THE INPUT:

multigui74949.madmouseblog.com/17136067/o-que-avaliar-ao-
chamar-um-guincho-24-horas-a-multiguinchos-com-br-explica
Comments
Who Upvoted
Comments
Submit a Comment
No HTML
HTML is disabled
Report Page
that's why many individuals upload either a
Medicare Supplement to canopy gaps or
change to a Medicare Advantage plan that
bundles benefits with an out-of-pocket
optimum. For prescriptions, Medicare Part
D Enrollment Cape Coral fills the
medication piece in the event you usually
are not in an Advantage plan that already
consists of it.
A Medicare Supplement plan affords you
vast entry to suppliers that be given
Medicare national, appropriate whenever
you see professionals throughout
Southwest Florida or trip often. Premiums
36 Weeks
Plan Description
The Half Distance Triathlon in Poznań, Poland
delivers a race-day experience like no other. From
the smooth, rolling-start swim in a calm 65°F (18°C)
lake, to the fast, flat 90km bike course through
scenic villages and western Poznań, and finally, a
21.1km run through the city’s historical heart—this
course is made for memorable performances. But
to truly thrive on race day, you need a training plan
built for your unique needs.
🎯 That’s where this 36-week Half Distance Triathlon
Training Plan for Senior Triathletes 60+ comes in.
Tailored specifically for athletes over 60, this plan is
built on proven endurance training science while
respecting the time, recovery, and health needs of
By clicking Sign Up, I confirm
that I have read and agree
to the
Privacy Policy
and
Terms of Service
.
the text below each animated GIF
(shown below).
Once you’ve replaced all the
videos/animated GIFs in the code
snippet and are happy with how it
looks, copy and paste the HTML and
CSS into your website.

---

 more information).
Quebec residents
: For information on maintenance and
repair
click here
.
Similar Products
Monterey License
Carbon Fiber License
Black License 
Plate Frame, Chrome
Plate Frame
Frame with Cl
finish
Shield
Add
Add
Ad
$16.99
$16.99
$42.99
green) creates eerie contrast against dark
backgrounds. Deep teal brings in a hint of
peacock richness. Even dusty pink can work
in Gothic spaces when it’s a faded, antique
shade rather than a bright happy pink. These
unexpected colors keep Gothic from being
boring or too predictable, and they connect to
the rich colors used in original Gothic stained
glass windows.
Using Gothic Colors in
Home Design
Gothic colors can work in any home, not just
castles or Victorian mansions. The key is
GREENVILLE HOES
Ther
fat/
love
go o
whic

...

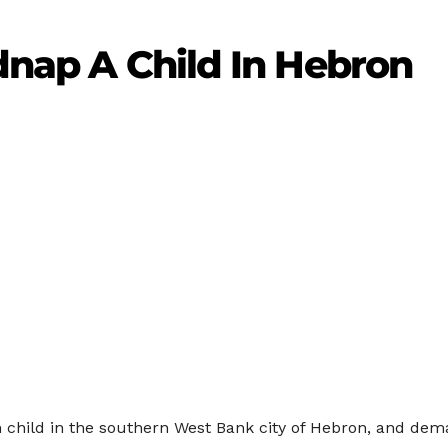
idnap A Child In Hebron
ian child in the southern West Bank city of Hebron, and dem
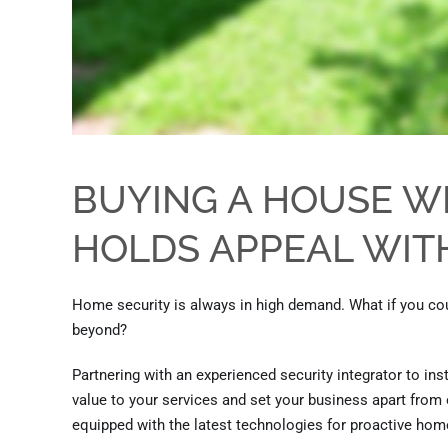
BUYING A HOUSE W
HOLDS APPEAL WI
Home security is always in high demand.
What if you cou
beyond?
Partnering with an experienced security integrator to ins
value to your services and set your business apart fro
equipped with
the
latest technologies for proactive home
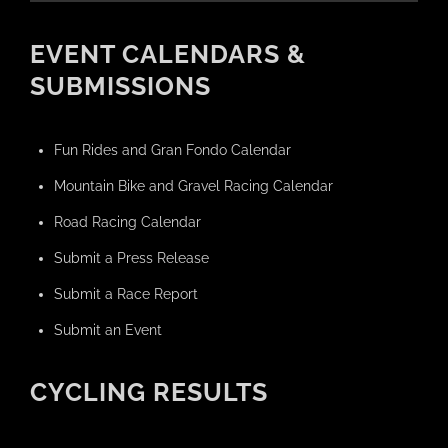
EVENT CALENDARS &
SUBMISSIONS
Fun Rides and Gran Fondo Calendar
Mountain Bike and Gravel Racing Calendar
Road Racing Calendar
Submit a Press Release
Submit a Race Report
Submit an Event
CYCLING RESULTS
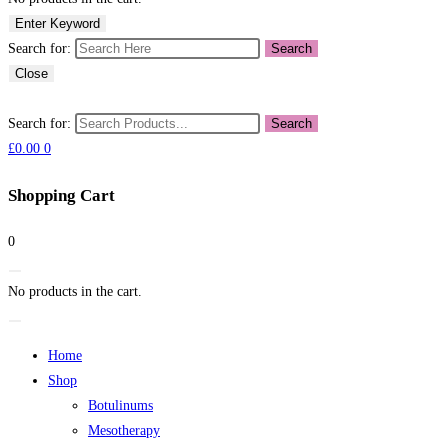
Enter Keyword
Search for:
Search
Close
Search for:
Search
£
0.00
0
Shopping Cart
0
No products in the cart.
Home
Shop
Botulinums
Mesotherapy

WORK TASK: From the records above, copy every line that includes the word "Advantage".

PROBLEM SOLUTION:
change to a Medicare Advantage plan that
are not in an Advantage plan that already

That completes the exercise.